Palm also acknowledged a problem in which the AIM client is drawing power, especially for users with many buddies, and said it will issue a bug fix. We're glad a fix is coming, but this isn't exactly how you want to kick-start your product launch.
The Pre's sales package contents are similar to those of the Treo Pro. The smart phone ships with an AC adaptor, a micro-USB cable, a wired-stereo headset, a soft-protective pouch, a recycling envelope and reference material.
There are, of course, additional accessories you can purchase for the Pre, including the Touchstone Charging Kit. The kit costs $70 (£45) and includes the Touchstone dock and Touchstone back cover (you can also purchase them separately for $50 (£30) and $20 (£12) respectively).
A vehicle charger is also available for $30 (£20), and two types of leather carrying cases can also be had, although pricing was not finalised at press time.
The tiny Qwerty keyboard isn't going to draw any praise, nor is the lack of an expansion slot. We're also disappointed that the Pre lacks some basic functions, such as video recording and voice dialling, although Palm has said these features can be added later through an over-the-air update. Battery life is also a concern, as the smart phone only lasted about a day on a single charge. In all fairness, though, that's about the same as the iPhone.

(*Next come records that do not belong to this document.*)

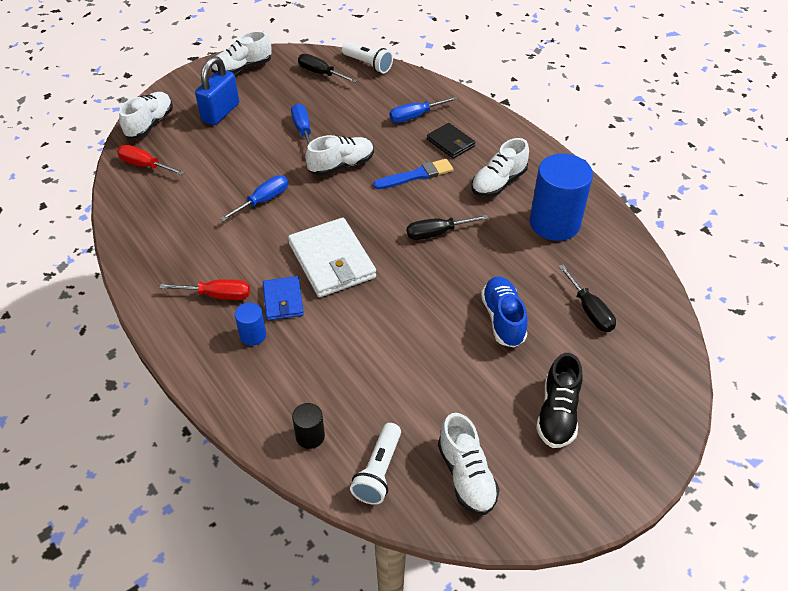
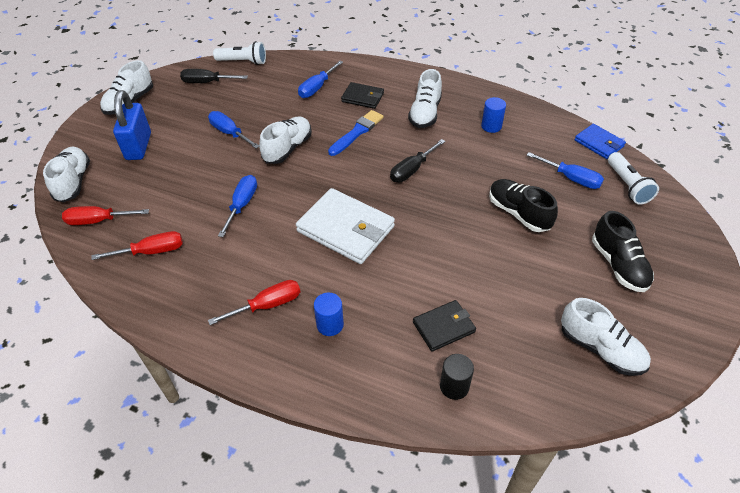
camera: 30 degrees left, 0 degrees up
(165, 209) = (152, 251): none -> red screwdriver
(283, 300) = (331, 281): blue wallet -> blue wallet (599, 143)
(343, 385) = (443, 327): none -> black wallet
(378, 471) = (534, 384): white flashlight -> white flashlight (627, 186)
(503, 319) = (518, 213): blue shoe -> black shoe
(554, 223) = (491, 126): blue cylinder -> blue cylinder, size x0.46
(589, 310) = (571, 179): black screwdriver -> blue screwdriver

All that said, the Pre's deck of cards multitasking functionality and notification system are what make it special, and they're the areas where the Pre beats the iPhone or, for that matter, any smart phone currently on the market. In addition, personal-information management has been completely and positively changed by the Synergy software.
Early adopters, gadget lovers and consumers who need or crave more functionality from their phone will be well served by the Pre, although there's a learning curve to using the device. Also, because of the battery life and some slight sluggishness, we'd don't think it's the best device for business users or road warriors.
Starting from the ground up, Palm has really made a solid and smart platform. It doesn't just match the capabilities of its competitors but offers something more, thanks to its multitasking and personal-information-management capabilities. With the Pre, Palm has put itself back in the game and we look forward to more webOS devices in the future.